(JOB 1) Rewrite the stretch of the passage on Zac Goldsmith's resignation from "That line from" through "10 are worrying.", replacing "Number 10" with "Downing Street".
(JOB 2) In the passage on Zac Goldsmith's resignation, what share of land and seas does the UN biodiversity deal aim to protect by the decade's end?
(JOB 3) Take the passage on Zac Goldsmith's resignation further, starting after its final sentence.

(EXERCISE TEXT)
☆ ☆ ☆ ☆ ☆

That line from Zac Goldsmith's resignation letter last Friday will have stung. It speaks to concerns expressed by others that environmental action has slipped off the UK's priority list. Right when the clock is ticking to halt nature's decline by 2030, and the net zero race to stop climate change and win green investment is heating up, accusations from such a committed environmental champion about a lack of interest from Number 10 are worrying.

Goldsmith's departure is a loss to the government. As a heartfelt environmentalist, he enthusiastically drove environmental action from the Foreign Office. He helped negotiate the COP26 deal to tackle deforestation and an ambitious commitment to spend more UK aid spending on climate and nature projects. Last year, he also helped secure the ambitious UN biodiversity deal at the COP15 Biodiversity Summit in Montreal to protect 30 per cent of our land and seas by the decade's end.

While not a publicly prominent minister, Goldsmith's resignation will speak to voters concerned about the environment, civil society groups and other countries he built links with as International Environment Minister who fear the UK might backslide on the environment. It demonstrates the Prime Minister's mistake in not putting the environment explicitly in his five-point plan despite its importance at home and abroad.

☆ ☆ ☆ ☆ ☆

(COLLECTED MATERIAL)
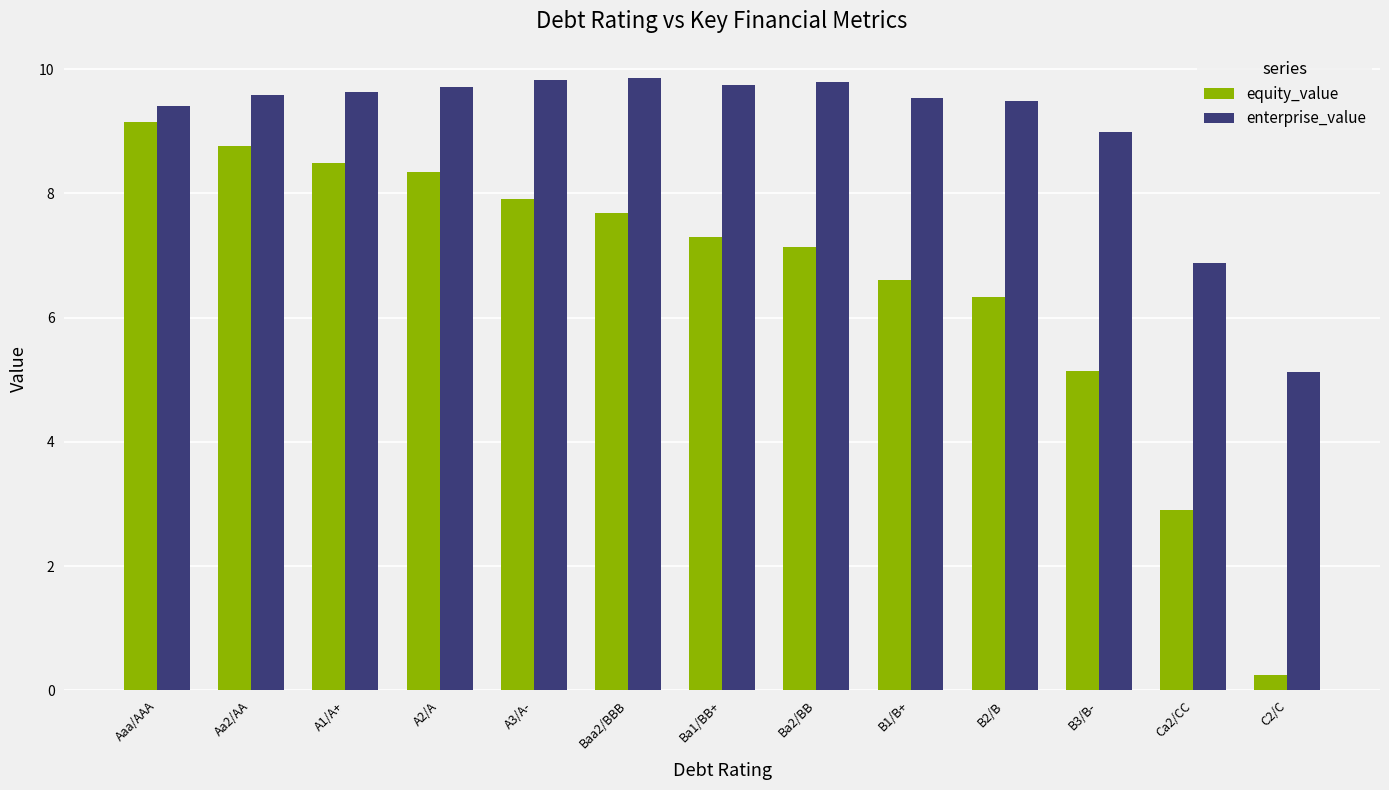

What is the spread (max minus min) of values at Ba2/BB?

2.7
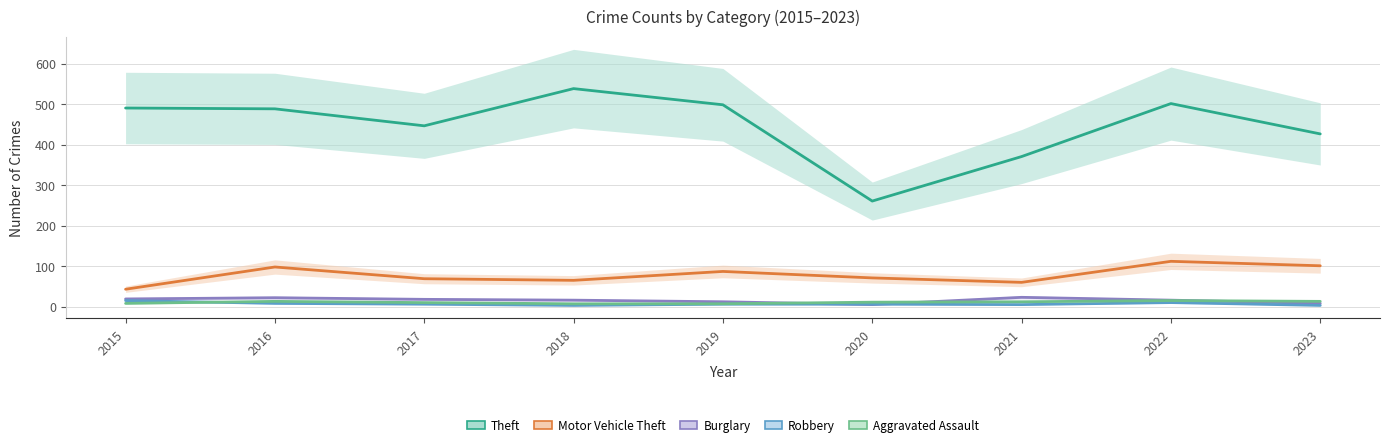

What is the value of the Aggravated Assault point at the 7th from the left?

12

☆ ☆ ☆ ☆ ☆

(WRITTEN RESPONSE 1)
That line from Zac Goldsmith's resignation letter last Friday will have stung. It speaks to concerns expressed by others that environmental action has slipped off the UK's priority list. Right when the clock is ticking to halt nature's decline by 2030, and the net zero race to stop climate change and win green investment is heating up, accusations from such a committed environmental champion about a lack of interest from Downing Street are worrying.

(WRITTEN RESPONSE 2) 30 per cent.

(WRITTEN RESPONSE 3)
But Goldsmith's personal criticism of Rishi Sunak isn't totally deserved. While Chancellor Rishi Sunak laid out plans to make the UK the world's first net zero financial centre. He also listened to a campaign by Conservative Environment Network (CEN) parliamentarians to scrap VAT on insulation, heat pumps and solar panels. During the Conservative leadership race, he signed CEN's pledge to deliver on the UK's targets to achieve net zero and reverse nature's decline. In Downing Street, he quickly ended uncertainty about the future of nature-friendly farm subsidy reform and restarted the Energy Bill, recommitting to the Conservative manifesto's environmental promises.

But while there is a case Sunak is interested, the environment's absence from his list of five priorities can't be disputed. This omission is poorly advised for four reasons. Firstly, leading on the environment has been vital to Conservative victories since 2010. Secondly, it's a core part of former Prime Minister Boris Johnson's 2019 manifesto and electoral coalition, which Sunak promised to deliver and hopes to retain. Finally, green solutions are critical to achieving the five priorities he has set out, which he hopes to have made meaningful progress on by the end of the year to earn voters' trust. Finally, environmental ambition is an electoral asset, not a liability as some conservatives fear, as anti-net zero Reform UK's failure in May's local elections shows.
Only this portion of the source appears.